### Page images and extracted text
····················

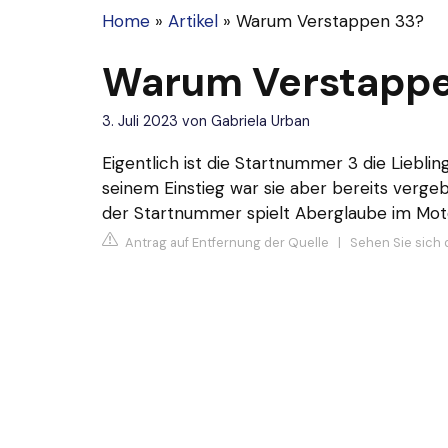
Home
»
Artikel
»
Warum Verstappen 33?
Warum Verstappe
3. Juli 2023
von
Gabriela Urban
Eigentlich ist die Startnummer 3 die Lieb
seinem Einstieg war sie aber bereits verge
der Startnummer spielt Aberglaube im Motor
Antrag auf Entfernung der Quelle
|
Sehen Sie sich 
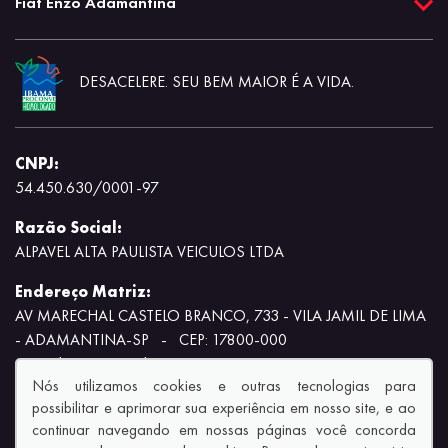
Fiat Enzo Adamantina
DESACELERE. SEU BEM MAIOR É A VIDA.
CNPJ:
54.450.630/0001-97
Razão Social:
ALPAVEL ALTA PAULISTA VEICULOS LTDA
Endereço Matriz:
AV MARECHAL CASTELO BRANCO, 733 - VILA JAMIL DE LIMA
- ADAMANTINA-SP
-
CEP: 17800-000
Aviso de Texto Legal
Nós utilizamos cookies e outras tecnologias para
possibilitar e aprimorar sua experiência em nosso site, e ao
continuar navegando em nossas páginas você concorda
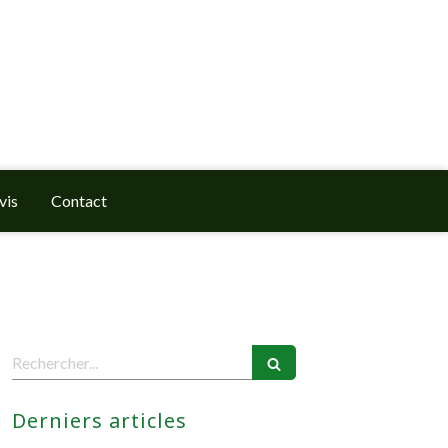
vis
Contact
Rechercher
Derniers articles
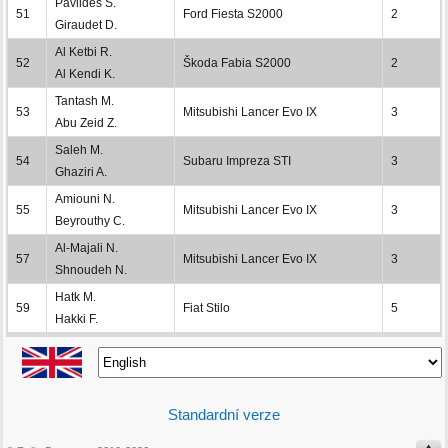
Pavlides S.
51
Ford Fiesta S2000
2
Giraudet D.
Al Ketbi R.
52
Škoda Fabia S2000
2
Al Kendi K.
Tantash M.
53
Mitsubishi Lancer Evo IX
3
Abu Zeid Z.
Saleh M.
54
Subaru Impreza STI
3
Ghaziri A.
Amiouni N.
55
Mitsubishi Lancer Evo IX
3
Beyrouthy C.
Al-Majali N.
57
Mitsubishi Lancer Evo IX
3
Shnoudeh N.
Hatk M.
59
Fiat Stilo
5
Hakki F.
Standardní verze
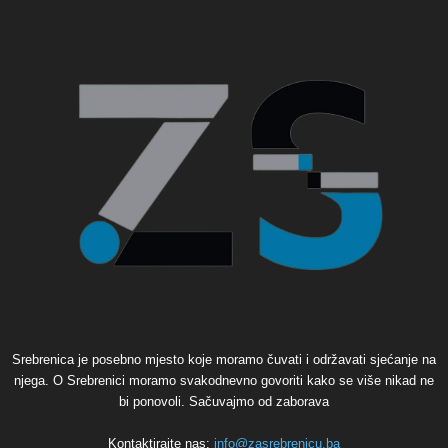
Srebrenica je posebno mjesto koje moramo čuvati i održavati sjećanje na
njega. O Srebrenici moramo svakodnevno govoriti kako se više nikad ne
bi ponovoli. Sačuvajmo od zaborava
Kontaktirajte nas:
info@zasrebrenicu.ba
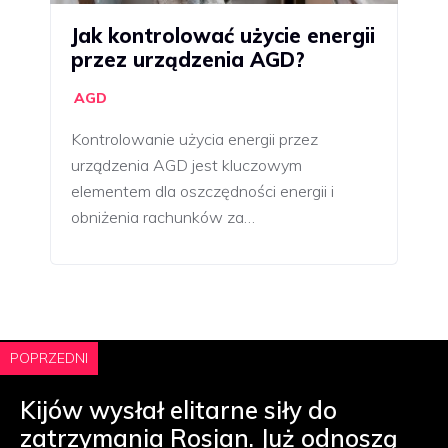
Jak kontrolować użycie energii
przez urządzenia AGD?
AGD
Kontrolowanie użycia energii przez
urządzenia AGD jest kluczowym
elementem dla oszczędności energii i
obniżenia rachunków za…
POPRZEDNI
Kijów wysłał elitarne siły do
zatrzymania Rosjan. Już odnoszą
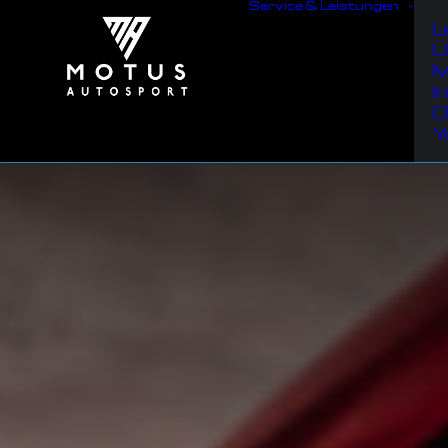
Service & Leistungen
L
Ü
M
I
O
Y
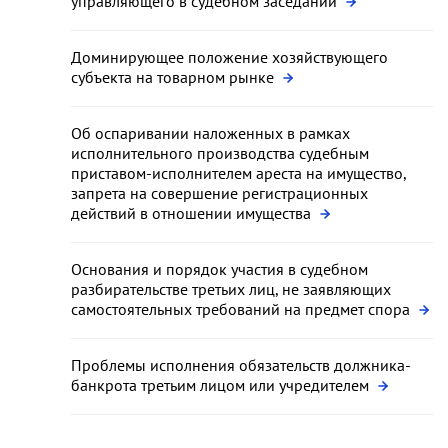
управляющего в судебном заседании
Доминирующее положение хозяйствующего
субъекта на товарном рынке
Об оспаривании наложенных в рамках
исполнительного производства судебным
приставом-исполнителем ареста на имущество,
запрета на совершение регистрационных
действий в отношении имущества
Основания и порядок участия в судебном
разбирательстве третьих лиц, не заявляющих
самостоятельных требований на предмет спора
Проблемы исполнения обязательств должника-
банкрота третьим лицом или учредителем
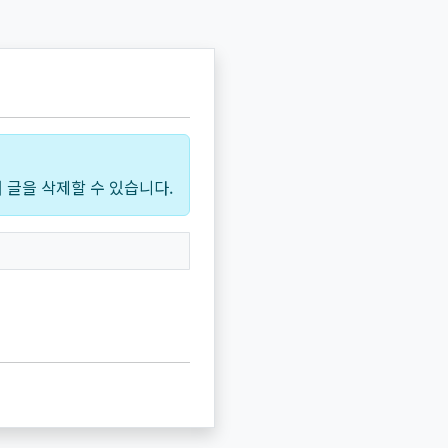
 글을 삭제할 수 있습니다.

····················

### Work order
Wherever the word "przez" turns up in a line of the entries above, copy that line.

### Exercise solution
przez urządzenia AGD?
Kontrolowanie użycia energii przez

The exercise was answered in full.